Köşkte Abdürrahim ve Ragıp Bey’in yeğeni olan Fikriye ile
birlikte kalan Zübeyde Hanım’ın, hastalığı da giderek artıyordu. Kısmi felç ve
romatizmadan dolayı ağrıları artan Zübeyde Hanım’a İzmir’in havasının iyi
geleceği düşünülerek, İzmir’e gidip bir süre kalması için ikna edildi. Bu
seyahatin bir diğer amacı da Mustafa Kemal’in evliliği düşündüğü Latife Hanım’ı
Zübeyde Hanım ile tanıştırmaktı. Uygun bir kalacak yer bulmak için İzmir’e giden
Başyaver Salih (Bozok) Bey, Zübeyde Hanım için Latife Hanımların Karşıyaka’daki
yazlık evlerini hazırladı.
Buradayken hastalığı giderek artan Zübeyde Hanım, 15 Ocak 1923
günü vefat etti. 66 yaşındaydı. Batı Anadolu’da uzun süreli bir geziye çıkmak
üzere 14 Ocak 1923 günü akşamı özel treni ile Ankara’dan ayrılmış bulunan Gazi
Mustafa Kemal Paşa, 15 Ocak günü Eskişehir’e gelmişti. Gün ağarmadan az önce
Emir Eri Çavuş Ali’yi çağırmış, “Bir haber var mı?” diye sormuş, “şifre geldi
ama çözülmedi” diye cevap veren Ali Çavuş’a hüzünle bakan Mustafa Kemal Paşa,
“annemin öldüğünü biliyorum.” Dedi. “Bir rüya gördüm, yeşil tarlalarda annemle
dolaşıyordum. Birden bir fırtına çıktı, anamı alıp götürdü.” Deşifre edilmiş
telgraf eline verildiği zaman okudu, gözlerini kapadı, bir an düşündü ve
“İzmir’e gitmiyoruz. Treni İzmit’e çevirsinler” dedi.
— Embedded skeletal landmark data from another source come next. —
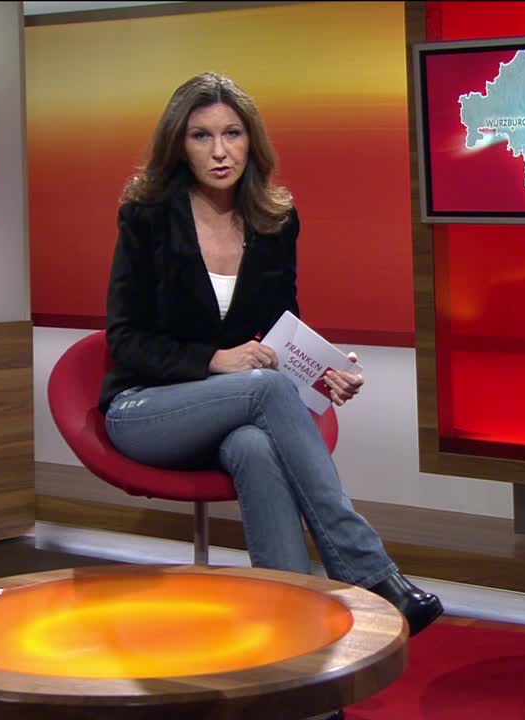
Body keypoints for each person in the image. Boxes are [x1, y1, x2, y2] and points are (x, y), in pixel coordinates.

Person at [98, 72, 444, 642]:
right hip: (145, 409)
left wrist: (322, 370)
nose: (219, 151)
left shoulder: (274, 221)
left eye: (232, 134)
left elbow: (282, 331)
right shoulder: (147, 216)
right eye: (201, 136)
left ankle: (294, 635)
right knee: (265, 388)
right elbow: (125, 338)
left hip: (231, 414)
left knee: (255, 445)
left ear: (251, 141)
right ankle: (369, 572)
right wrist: (215, 360)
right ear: (179, 145)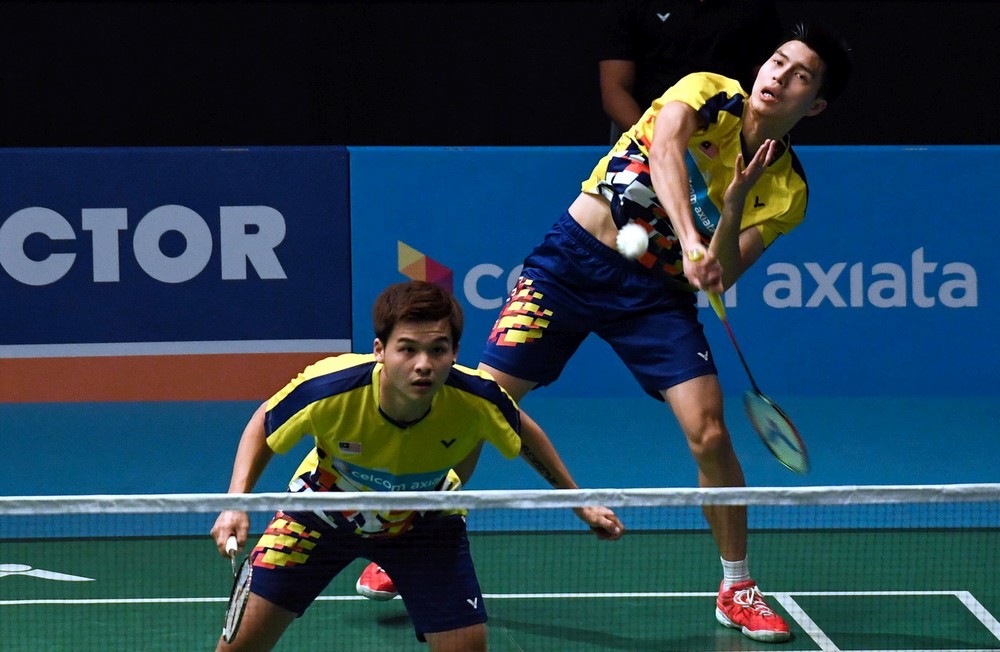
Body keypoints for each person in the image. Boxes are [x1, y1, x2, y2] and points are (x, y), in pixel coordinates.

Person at [360, 22, 852, 644]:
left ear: (818, 104)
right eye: (777, 62)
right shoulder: (706, 93)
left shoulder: (788, 191)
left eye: (799, 75)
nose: (777, 76)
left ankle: (736, 584)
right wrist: (693, 235)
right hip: (571, 263)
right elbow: (666, 151)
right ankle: (411, 535)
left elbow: (717, 276)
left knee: (710, 429)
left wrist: (729, 212)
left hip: (656, 298)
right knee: (483, 399)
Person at [210, 280, 624, 651]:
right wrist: (236, 502)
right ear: (380, 351)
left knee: (467, 646)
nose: (423, 364)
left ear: (454, 353)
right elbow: (264, 423)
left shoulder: (477, 399)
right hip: (320, 514)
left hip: (424, 522)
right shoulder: (331, 389)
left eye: (437, 350)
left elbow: (525, 433)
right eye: (407, 349)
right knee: (239, 647)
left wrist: (581, 503)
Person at [599, 0, 783, 142]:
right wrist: (658, 143)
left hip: (729, 140)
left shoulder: (756, 7)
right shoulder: (630, 4)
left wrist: (743, 141)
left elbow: (767, 83)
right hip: (648, 136)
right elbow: (615, 89)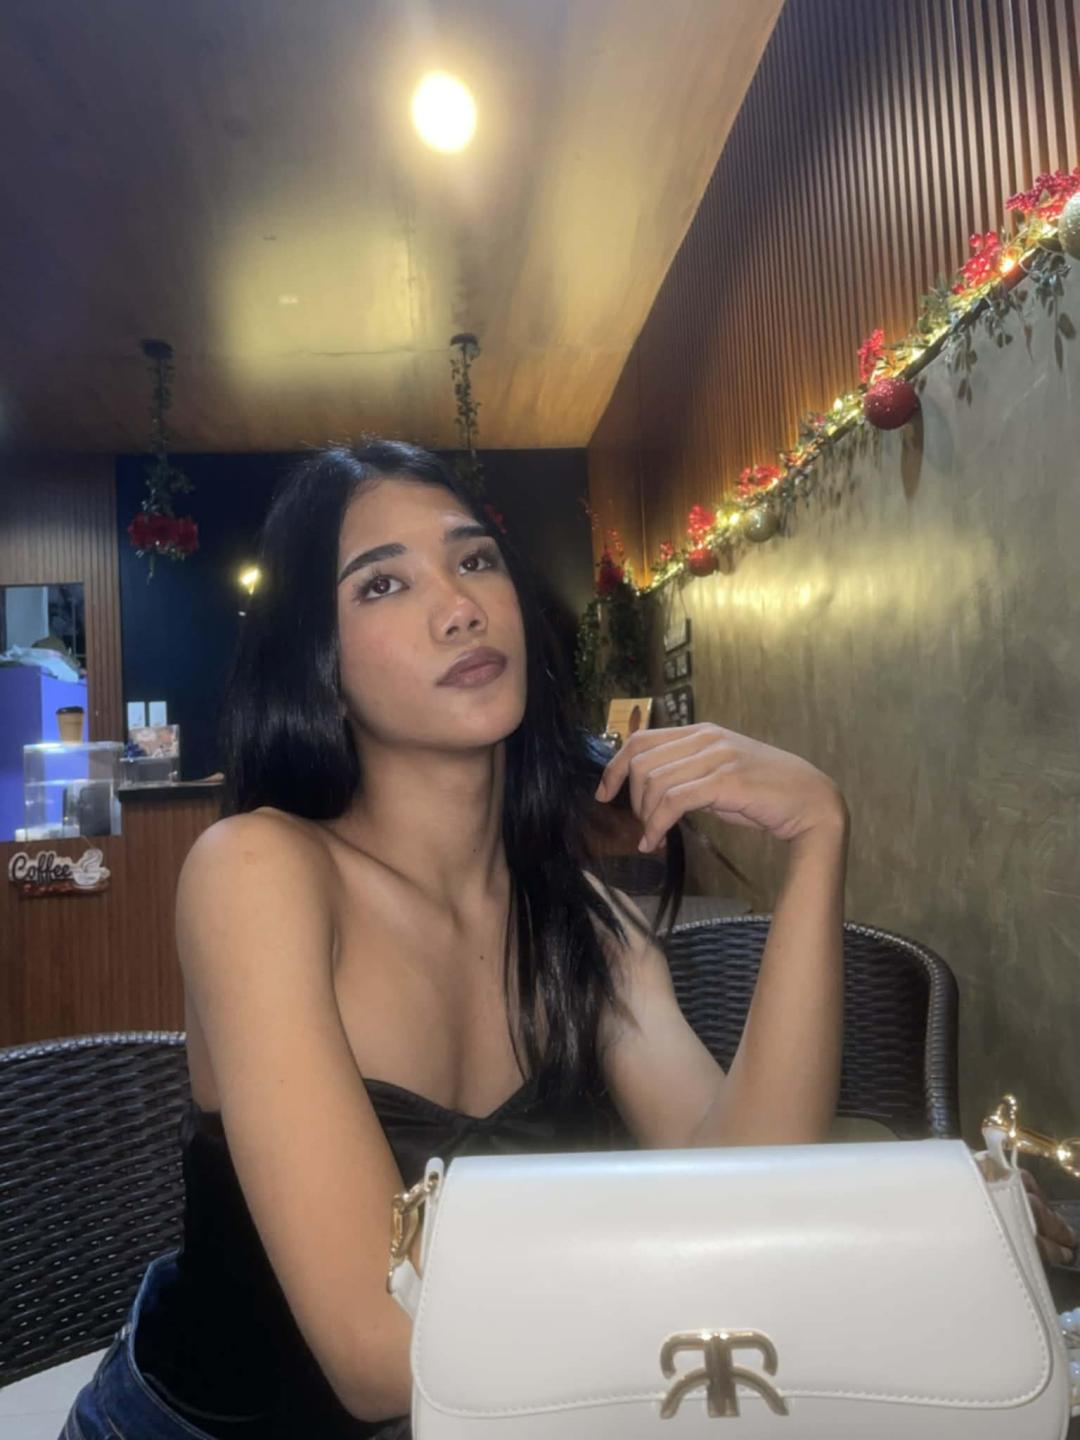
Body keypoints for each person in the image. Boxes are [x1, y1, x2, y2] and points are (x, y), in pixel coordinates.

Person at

Aynı gün İzmir’deki Başyaver Salih Bozok’a şu telgrafı çekti:
“... verdiğiniz elim haber, beni çok müteessir etti. Merhumenin münasip bir
tarzda merasim-i tedfiniyesini (uygun bir şekilde cenaze törenini) ifa
ettiriniz. Cenab-ı Hak, milletimize hayat ve selamet versin.”
Atatürk’ün Harp Akademisi’nden sınıf arkadaşı olan ve Kurtuluş
Savaşı’nda Batı Cephesi Kurmay Başkanı bulunan Asım Gündüz, Zübeyde Hanım’ın
ölümü sırasında İzmir’deydi. Asım Gündüz Zübeyde Hanım’ın cenaze törenini şu
şekilde anlatmaktadır: “Zübeyde Hanım son saatlerinde yanında bulunan Latife
Hanım’a ayrıca bir vasiyet yazdırmıştır. Latife Hanını, Zübeyde Hanım’ın ölüm
haberini ilkönce İzmir Valisi Mustafa Abdülhalik (Renda)’ya bildirmiş, vali de
büyük bir cenaze töreni hazırlatmıştı. Latife Hanım ilk gece İzmir’in tanınmış
hafızlarından tam otuzüç kişi çağırarak sabaha kadar hatim yaptırmış ve hatim
duası üç gün sürmüştür.
“Cenaze alayına adeta bütün İzmir katılmıştı. Vali, memurlar,
komutanlar ve hocalar olduğu halde cenaze alayının uzunluğu bir kilometreyi
buluyordu. Okulların getirdiği çelenkler kabrin üstünde bir örtü teşkil etmişti.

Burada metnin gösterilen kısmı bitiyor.